== Input data ==
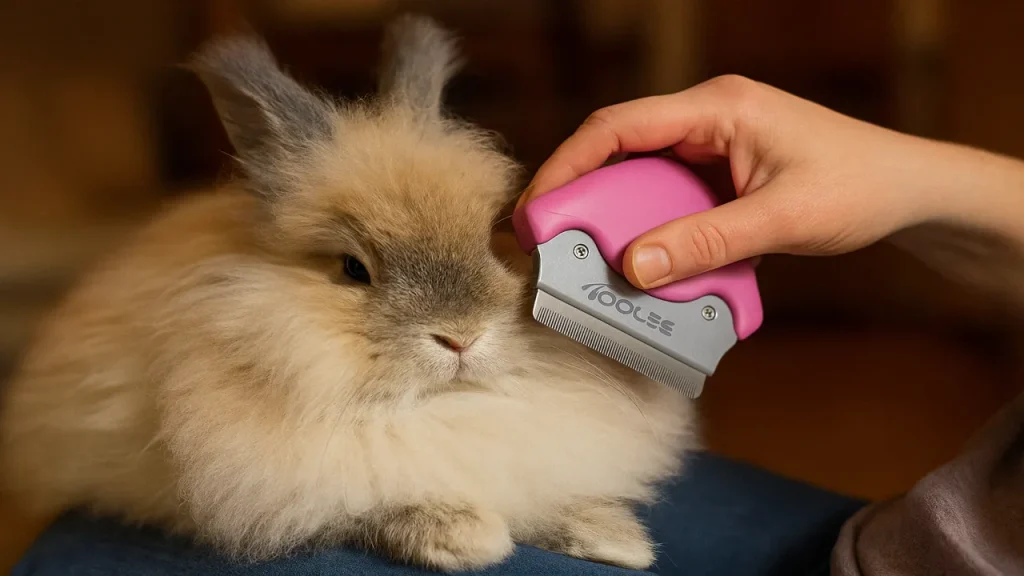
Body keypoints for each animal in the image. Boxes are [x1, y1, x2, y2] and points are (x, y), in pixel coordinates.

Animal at [0, 14, 697, 573]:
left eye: (494, 238)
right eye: (352, 269)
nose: (461, 336)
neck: (438, 408)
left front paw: (615, 538)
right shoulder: (286, 487)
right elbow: (365, 508)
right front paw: (465, 538)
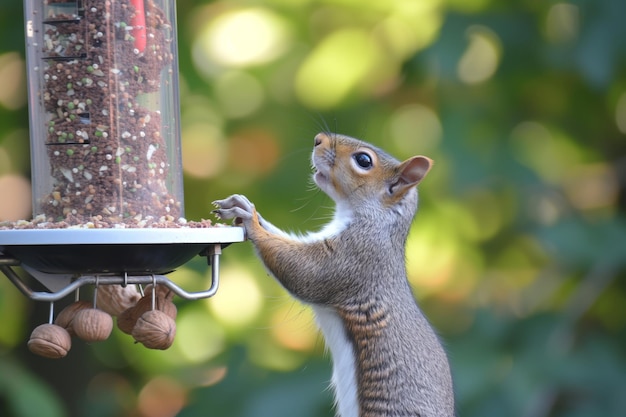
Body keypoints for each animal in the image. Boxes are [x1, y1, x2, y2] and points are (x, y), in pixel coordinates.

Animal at [213, 132, 454, 416]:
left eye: (363, 160)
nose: (318, 139)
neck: (379, 219)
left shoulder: (356, 256)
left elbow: (306, 272)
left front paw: (250, 220)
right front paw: (246, 208)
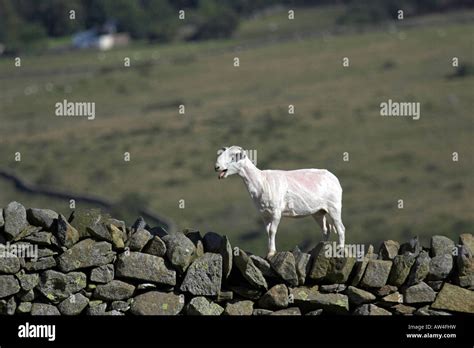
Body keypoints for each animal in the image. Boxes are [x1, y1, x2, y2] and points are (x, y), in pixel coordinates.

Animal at [215, 145, 344, 258]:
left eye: (233, 156)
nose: (217, 167)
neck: (261, 182)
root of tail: (333, 177)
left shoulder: (276, 212)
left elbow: (272, 231)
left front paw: (272, 253)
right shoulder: (264, 214)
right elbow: (267, 232)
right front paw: (269, 251)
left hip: (334, 207)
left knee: (340, 228)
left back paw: (341, 250)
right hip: (318, 212)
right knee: (326, 229)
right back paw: (322, 247)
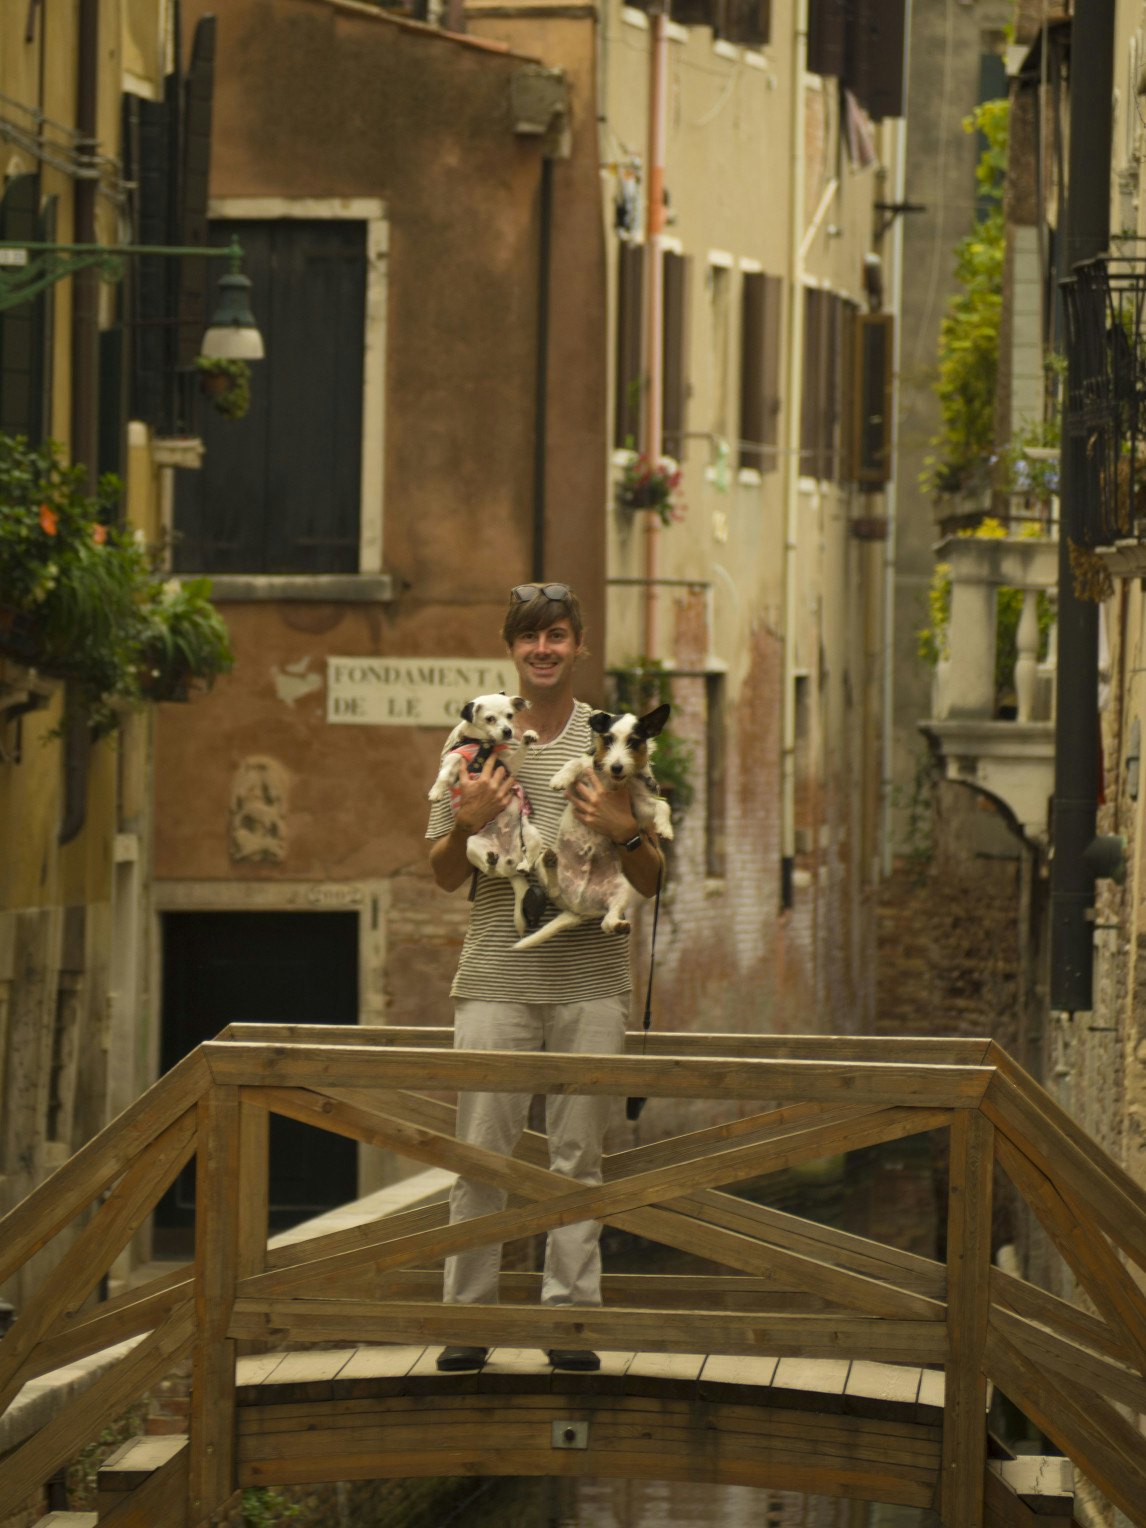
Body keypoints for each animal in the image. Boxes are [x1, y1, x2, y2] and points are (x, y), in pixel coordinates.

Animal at [513, 705, 672, 947]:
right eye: (608, 739)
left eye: (634, 742)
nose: (616, 767)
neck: (612, 781)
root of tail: (577, 909)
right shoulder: (584, 778)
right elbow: (576, 762)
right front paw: (560, 778)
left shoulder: (639, 804)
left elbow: (663, 806)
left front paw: (665, 828)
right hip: (542, 868)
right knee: (552, 888)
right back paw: (550, 862)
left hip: (623, 889)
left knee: (606, 922)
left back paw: (618, 925)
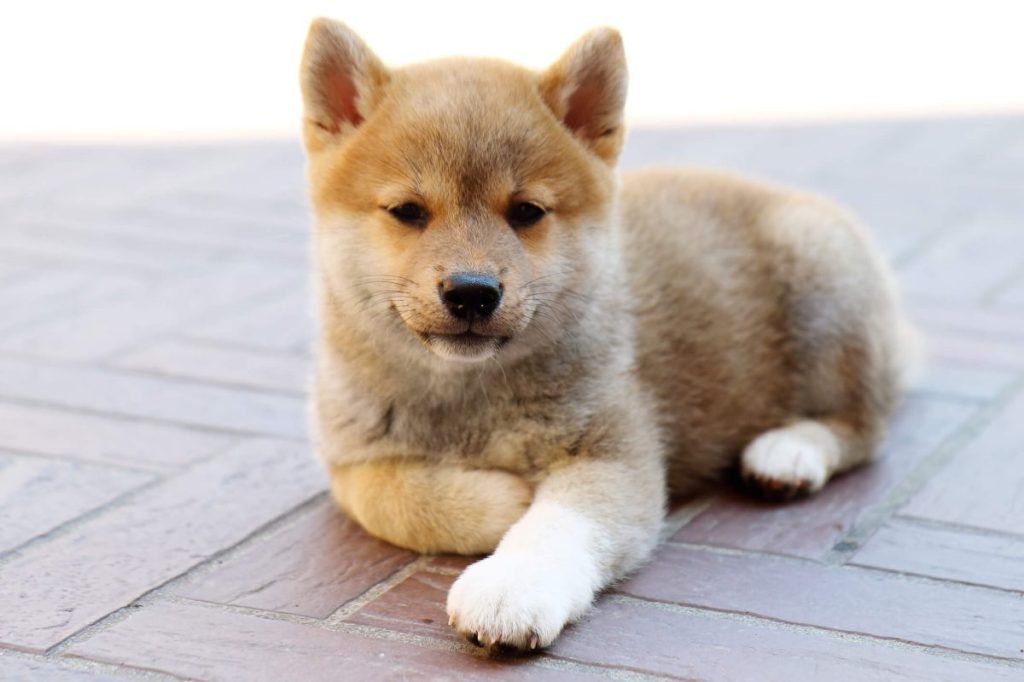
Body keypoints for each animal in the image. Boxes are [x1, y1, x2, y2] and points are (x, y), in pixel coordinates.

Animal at [299, 18, 913, 651]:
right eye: (408, 211)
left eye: (526, 212)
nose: (472, 291)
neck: (468, 395)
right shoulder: (349, 458)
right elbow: (395, 500)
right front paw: (505, 499)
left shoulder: (612, 452)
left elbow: (557, 523)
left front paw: (512, 584)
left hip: (821, 280)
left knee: (863, 426)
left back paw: (788, 452)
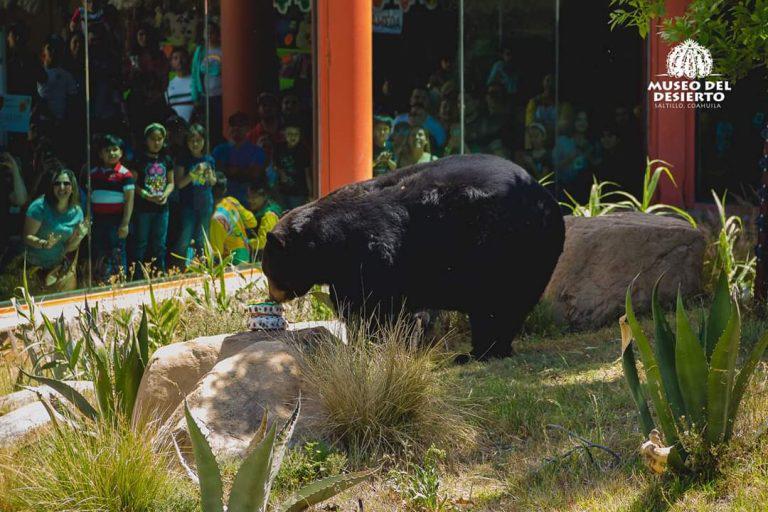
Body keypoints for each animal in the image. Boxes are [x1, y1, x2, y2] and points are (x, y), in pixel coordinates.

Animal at [264, 155, 564, 360]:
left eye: (269, 272)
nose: (272, 296)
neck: (328, 243)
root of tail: (548, 200)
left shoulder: (373, 253)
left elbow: (373, 305)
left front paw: (373, 344)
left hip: (506, 247)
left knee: (496, 306)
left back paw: (479, 353)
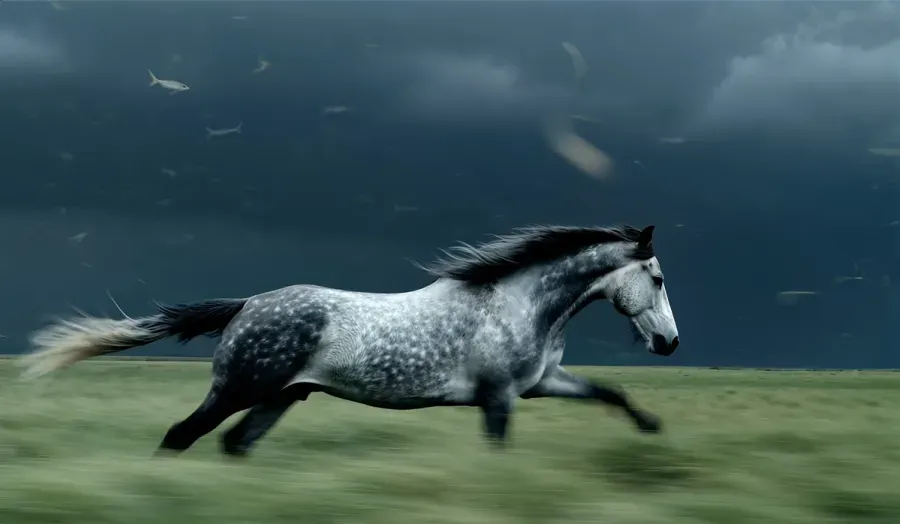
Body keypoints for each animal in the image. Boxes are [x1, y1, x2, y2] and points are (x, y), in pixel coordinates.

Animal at [21, 223, 680, 457]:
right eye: (657, 277)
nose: (670, 344)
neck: (519, 305)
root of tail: (246, 305)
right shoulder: (498, 397)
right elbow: (498, 450)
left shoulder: (541, 384)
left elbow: (611, 393)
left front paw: (652, 429)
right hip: (238, 389)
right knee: (181, 435)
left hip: (279, 397)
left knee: (234, 444)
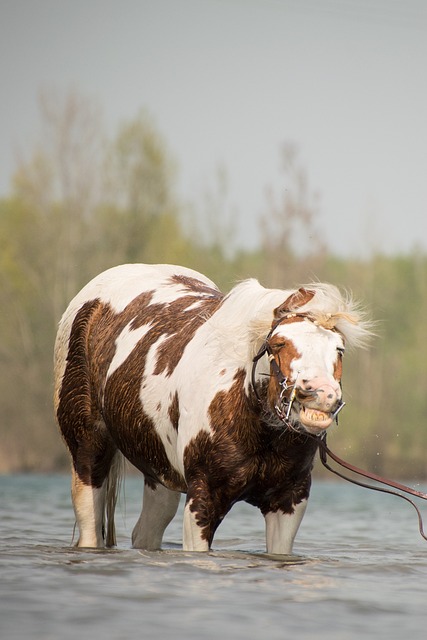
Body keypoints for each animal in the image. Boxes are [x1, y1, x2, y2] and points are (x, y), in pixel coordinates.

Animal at [54, 264, 372, 556]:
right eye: (278, 343)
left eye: (339, 348)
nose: (320, 395)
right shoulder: (203, 499)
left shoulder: (288, 502)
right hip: (89, 454)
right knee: (90, 527)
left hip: (160, 473)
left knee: (145, 532)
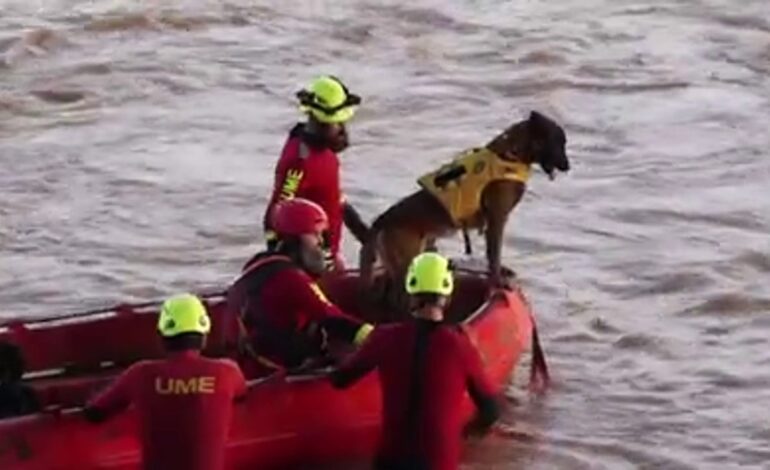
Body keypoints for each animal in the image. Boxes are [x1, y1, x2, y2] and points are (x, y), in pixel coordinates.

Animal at [356, 110, 568, 312]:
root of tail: (382, 220)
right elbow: (494, 255)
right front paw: (498, 281)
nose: (568, 166)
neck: (511, 153)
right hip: (408, 262)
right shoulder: (497, 219)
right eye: (558, 143)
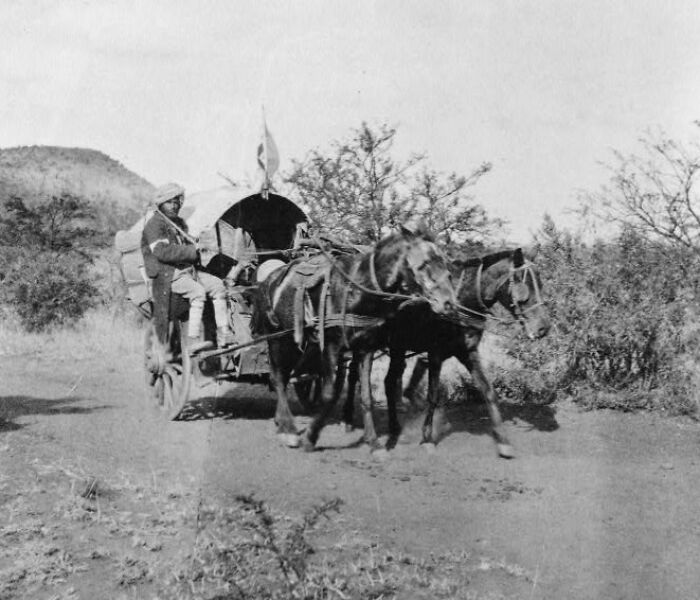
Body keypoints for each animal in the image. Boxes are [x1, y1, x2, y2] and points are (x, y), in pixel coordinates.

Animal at [253, 226, 457, 451]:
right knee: (278, 378)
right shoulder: (331, 346)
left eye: (445, 263)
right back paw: (288, 429)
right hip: (278, 339)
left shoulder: (366, 347)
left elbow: (366, 396)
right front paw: (311, 437)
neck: (356, 291)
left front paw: (374, 443)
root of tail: (269, 280)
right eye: (423, 264)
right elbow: (330, 394)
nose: (448, 303)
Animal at [342, 248, 550, 458]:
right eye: (524, 285)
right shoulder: (436, 354)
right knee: (358, 381)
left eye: (540, 283)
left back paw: (394, 428)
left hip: (397, 347)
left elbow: (488, 391)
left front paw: (503, 440)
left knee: (389, 382)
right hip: (366, 346)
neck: (459, 303)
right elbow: (433, 396)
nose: (543, 328)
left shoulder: (468, 352)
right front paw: (427, 438)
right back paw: (355, 426)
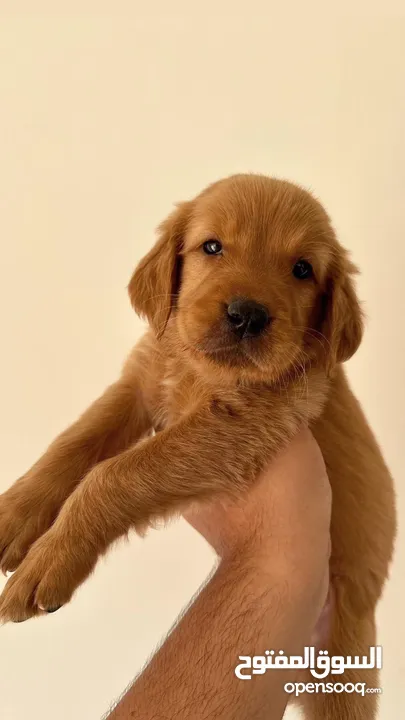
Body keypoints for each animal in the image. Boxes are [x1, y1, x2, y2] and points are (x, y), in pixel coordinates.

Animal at [0, 174, 394, 720]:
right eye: (212, 246)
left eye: (302, 269)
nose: (247, 315)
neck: (199, 369)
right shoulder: (139, 385)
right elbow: (73, 444)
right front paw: (14, 517)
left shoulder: (243, 424)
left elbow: (112, 474)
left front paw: (48, 560)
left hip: (345, 661)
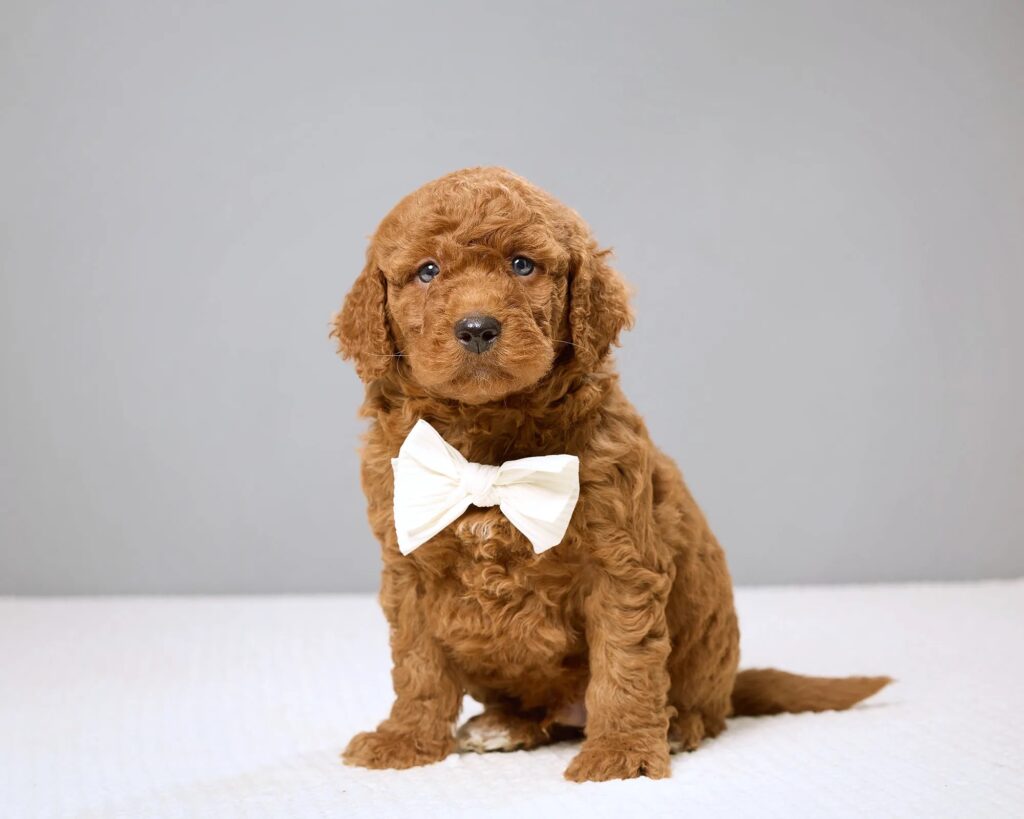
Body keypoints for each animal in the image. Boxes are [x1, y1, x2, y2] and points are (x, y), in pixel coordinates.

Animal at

== Task brief ==
Take the lines from the start of the material to the line with "left elbow: (306, 272)", both included, and transcribe them exactly without the pictures.

== Result of this exercise ==
Body keypoints for each animal in the image. Boxes are [x1, y1, x2, y2] and points are (x, y), in pixel coordinates.

Animal at [0, 14, 697, 573]:
left eye: (494, 238)
right eye: (352, 269)
nose: (461, 336)
neck: (438, 408)
left front paw: (615, 538)
right shoulder: (286, 487)
right elbow: (365, 508)
right front paw: (465, 538)
Body keypoints for each animal in the image. Boxes are [x1, y1, x2, y2] and points are (x, y), in pixel coordinates.

Animal at [213, 132, 454, 416]:
left eye: (363, 160)
nose: (318, 139)
neck: (379, 219)
left shoulder: (356, 256)
left elbow: (306, 272)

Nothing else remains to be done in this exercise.